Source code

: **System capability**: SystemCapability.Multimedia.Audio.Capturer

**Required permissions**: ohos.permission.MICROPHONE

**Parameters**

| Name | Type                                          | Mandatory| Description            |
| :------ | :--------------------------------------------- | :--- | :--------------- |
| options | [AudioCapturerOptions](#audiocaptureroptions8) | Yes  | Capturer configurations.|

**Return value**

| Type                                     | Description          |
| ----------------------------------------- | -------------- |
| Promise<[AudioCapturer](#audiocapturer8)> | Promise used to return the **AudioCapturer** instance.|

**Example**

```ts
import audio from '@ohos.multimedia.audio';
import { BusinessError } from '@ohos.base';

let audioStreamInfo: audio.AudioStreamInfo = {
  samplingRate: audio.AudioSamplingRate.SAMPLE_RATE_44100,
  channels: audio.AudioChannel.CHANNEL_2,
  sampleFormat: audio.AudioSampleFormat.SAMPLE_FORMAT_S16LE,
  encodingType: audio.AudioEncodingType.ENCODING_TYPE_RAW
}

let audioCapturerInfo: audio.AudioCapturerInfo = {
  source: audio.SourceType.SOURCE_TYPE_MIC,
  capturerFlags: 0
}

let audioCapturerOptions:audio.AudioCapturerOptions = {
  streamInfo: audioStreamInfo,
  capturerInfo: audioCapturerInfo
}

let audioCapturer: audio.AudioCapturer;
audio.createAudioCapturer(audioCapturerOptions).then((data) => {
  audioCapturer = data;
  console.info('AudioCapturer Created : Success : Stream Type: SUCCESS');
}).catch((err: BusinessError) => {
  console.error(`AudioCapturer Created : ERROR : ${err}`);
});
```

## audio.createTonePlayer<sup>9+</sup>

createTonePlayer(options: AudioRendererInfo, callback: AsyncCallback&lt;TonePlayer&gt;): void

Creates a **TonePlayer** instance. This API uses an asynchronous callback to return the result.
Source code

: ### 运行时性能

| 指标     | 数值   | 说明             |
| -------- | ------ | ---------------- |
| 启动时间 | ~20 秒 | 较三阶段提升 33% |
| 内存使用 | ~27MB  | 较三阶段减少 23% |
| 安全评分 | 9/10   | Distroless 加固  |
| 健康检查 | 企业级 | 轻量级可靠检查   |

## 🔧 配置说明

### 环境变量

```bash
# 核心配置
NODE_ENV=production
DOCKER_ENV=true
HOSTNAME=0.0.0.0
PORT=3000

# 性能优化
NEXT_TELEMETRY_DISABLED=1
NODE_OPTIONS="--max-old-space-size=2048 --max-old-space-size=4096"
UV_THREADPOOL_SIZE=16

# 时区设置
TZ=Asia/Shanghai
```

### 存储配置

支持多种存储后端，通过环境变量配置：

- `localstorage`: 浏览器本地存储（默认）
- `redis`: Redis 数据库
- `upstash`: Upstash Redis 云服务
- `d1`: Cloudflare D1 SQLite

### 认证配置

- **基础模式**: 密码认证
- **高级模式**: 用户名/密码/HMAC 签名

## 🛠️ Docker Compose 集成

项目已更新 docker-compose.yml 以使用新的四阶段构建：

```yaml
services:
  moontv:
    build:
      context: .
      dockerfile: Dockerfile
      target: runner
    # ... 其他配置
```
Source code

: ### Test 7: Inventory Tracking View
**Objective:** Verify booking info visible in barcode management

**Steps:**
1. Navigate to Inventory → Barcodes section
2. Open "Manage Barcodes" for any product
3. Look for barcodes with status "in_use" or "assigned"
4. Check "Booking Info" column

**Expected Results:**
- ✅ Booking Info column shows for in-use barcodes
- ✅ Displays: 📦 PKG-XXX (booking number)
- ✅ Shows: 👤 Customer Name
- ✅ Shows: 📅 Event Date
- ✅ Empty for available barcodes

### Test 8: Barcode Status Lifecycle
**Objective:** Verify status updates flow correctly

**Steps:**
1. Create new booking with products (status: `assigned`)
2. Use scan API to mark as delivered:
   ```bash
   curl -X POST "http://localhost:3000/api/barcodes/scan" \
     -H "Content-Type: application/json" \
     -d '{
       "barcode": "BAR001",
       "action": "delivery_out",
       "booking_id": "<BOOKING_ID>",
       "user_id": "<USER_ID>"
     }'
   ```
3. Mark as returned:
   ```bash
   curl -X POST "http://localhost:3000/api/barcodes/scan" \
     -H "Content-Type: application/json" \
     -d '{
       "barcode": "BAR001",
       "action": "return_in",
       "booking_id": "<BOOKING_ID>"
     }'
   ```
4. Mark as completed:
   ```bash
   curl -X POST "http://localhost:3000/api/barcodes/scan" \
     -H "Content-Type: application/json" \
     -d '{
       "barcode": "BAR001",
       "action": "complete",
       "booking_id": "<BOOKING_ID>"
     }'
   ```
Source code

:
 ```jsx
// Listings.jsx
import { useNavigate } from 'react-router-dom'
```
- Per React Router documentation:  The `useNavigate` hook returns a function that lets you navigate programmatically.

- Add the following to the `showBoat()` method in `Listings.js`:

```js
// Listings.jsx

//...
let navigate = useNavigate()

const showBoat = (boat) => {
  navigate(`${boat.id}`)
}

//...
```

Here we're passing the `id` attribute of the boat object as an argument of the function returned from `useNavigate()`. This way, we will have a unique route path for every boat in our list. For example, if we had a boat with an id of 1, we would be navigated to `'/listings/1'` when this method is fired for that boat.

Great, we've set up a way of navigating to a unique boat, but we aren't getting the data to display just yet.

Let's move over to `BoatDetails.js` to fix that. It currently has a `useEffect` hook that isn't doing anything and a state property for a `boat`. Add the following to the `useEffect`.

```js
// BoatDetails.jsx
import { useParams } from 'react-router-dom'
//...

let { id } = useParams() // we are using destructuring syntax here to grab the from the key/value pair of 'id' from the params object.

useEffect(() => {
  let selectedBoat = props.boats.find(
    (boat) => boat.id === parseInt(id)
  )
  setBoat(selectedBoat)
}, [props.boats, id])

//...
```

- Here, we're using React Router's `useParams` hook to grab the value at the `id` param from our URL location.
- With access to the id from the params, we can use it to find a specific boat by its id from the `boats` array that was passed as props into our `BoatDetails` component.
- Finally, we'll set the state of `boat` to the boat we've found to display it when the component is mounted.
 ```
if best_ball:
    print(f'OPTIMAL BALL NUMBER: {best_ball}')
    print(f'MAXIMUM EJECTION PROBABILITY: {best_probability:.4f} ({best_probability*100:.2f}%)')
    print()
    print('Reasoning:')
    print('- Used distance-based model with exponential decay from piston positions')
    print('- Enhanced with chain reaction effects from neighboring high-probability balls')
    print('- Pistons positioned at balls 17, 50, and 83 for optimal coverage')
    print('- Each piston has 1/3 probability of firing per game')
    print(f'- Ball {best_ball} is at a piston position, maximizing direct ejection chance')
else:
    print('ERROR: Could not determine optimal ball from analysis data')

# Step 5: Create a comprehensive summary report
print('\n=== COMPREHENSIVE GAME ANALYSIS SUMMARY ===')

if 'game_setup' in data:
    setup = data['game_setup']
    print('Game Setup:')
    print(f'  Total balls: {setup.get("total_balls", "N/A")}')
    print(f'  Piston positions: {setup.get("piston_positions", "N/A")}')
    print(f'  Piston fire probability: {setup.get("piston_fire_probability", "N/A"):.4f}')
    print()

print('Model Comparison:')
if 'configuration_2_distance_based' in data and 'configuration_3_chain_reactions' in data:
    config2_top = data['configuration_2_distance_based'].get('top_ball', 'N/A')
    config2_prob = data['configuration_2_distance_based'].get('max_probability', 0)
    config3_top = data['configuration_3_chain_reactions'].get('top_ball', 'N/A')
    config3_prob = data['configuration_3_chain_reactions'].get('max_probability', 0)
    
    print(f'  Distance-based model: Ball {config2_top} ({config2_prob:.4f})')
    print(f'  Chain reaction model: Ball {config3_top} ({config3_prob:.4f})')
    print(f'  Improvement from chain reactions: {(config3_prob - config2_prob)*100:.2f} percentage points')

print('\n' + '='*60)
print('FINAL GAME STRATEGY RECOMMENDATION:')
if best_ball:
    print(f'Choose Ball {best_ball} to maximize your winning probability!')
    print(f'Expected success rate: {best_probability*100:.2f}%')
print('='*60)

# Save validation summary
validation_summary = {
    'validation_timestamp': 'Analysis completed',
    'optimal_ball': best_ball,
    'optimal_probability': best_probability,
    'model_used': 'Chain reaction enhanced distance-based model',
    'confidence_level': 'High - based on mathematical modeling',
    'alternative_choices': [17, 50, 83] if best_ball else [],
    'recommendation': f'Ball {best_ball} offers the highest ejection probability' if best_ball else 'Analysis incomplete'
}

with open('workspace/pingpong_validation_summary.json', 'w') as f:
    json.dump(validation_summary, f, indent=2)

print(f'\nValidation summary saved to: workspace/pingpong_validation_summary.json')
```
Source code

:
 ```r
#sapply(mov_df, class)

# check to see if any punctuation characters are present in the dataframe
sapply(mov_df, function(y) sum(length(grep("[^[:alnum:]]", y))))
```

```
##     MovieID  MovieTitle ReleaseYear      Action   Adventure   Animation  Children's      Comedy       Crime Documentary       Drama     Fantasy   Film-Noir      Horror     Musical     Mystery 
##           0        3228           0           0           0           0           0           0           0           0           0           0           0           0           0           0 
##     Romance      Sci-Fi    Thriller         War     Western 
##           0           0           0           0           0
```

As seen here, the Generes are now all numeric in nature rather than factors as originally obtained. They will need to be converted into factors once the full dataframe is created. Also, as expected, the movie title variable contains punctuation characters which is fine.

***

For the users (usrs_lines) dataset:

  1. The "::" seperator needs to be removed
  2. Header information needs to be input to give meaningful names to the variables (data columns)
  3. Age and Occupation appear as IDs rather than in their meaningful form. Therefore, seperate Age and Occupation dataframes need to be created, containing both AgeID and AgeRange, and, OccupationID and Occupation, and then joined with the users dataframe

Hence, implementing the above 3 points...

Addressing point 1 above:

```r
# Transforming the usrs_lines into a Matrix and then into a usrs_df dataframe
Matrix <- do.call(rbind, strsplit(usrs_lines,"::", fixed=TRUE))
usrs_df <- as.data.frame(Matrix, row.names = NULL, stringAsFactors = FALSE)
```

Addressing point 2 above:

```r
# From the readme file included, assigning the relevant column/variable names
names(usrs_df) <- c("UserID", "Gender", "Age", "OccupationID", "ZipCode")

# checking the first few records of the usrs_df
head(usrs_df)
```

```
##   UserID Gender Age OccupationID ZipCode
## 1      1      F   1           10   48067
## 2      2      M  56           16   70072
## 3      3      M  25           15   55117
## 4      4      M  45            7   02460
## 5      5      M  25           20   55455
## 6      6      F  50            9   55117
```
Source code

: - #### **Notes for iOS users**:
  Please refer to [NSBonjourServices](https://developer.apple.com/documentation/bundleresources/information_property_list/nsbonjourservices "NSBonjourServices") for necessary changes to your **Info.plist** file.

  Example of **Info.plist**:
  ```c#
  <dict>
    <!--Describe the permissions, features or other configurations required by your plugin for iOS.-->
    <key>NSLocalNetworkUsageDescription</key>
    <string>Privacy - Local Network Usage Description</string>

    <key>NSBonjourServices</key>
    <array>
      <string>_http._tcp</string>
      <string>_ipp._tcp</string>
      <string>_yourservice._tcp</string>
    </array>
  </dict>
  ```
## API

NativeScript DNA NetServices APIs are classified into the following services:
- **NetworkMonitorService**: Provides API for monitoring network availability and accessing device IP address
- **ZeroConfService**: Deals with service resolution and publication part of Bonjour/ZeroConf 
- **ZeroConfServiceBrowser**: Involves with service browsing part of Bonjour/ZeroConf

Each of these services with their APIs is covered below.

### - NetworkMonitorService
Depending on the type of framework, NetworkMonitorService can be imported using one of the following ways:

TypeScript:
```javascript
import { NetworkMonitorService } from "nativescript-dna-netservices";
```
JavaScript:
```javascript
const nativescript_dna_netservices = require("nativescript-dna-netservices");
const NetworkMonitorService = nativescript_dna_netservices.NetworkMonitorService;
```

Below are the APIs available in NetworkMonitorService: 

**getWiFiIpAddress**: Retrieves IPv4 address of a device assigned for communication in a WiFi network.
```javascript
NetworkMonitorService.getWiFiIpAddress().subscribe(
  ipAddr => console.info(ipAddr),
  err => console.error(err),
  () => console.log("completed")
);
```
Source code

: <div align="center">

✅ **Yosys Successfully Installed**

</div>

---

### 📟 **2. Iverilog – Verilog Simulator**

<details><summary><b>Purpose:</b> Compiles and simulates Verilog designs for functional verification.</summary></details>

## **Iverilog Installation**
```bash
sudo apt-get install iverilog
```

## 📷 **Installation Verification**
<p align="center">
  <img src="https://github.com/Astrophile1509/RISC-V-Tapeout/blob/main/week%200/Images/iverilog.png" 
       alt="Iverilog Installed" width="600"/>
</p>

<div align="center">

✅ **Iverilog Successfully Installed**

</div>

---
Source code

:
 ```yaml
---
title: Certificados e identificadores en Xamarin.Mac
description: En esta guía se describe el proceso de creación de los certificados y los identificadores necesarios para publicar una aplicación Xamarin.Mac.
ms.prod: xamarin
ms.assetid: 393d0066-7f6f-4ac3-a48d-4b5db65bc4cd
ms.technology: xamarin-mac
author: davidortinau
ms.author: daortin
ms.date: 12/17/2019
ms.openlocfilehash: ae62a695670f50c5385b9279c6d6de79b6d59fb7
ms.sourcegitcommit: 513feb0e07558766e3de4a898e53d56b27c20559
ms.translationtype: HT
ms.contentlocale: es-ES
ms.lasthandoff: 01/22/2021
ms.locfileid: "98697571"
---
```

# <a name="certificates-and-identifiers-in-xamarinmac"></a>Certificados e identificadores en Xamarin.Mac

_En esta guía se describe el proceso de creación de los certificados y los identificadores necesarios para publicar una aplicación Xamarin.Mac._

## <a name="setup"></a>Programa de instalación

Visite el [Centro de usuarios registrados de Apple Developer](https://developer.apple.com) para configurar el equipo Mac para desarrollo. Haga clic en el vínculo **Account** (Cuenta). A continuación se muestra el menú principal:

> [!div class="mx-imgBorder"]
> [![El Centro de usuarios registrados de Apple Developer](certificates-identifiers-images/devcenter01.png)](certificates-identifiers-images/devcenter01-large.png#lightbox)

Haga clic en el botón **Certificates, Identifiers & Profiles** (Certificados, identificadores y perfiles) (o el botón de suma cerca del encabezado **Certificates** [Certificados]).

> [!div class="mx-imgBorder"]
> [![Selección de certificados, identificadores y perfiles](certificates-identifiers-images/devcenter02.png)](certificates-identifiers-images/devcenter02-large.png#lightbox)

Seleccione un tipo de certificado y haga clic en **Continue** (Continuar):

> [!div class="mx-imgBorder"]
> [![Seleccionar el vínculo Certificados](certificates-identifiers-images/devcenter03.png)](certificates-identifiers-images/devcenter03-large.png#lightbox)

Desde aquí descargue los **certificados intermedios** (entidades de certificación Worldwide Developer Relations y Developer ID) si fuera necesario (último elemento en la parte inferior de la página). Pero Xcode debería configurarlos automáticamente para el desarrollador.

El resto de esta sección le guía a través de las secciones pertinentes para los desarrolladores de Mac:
....
▸ **Task prompt**
Locate the word "UserID" in the records above, and return each line that has it.

▸ **Written solution**
names(usrs_df) <- c("UserID", "Gender", "Age", "OccupationID", "ZipCode")
##   UserID Gender Age OccupationID ZipCode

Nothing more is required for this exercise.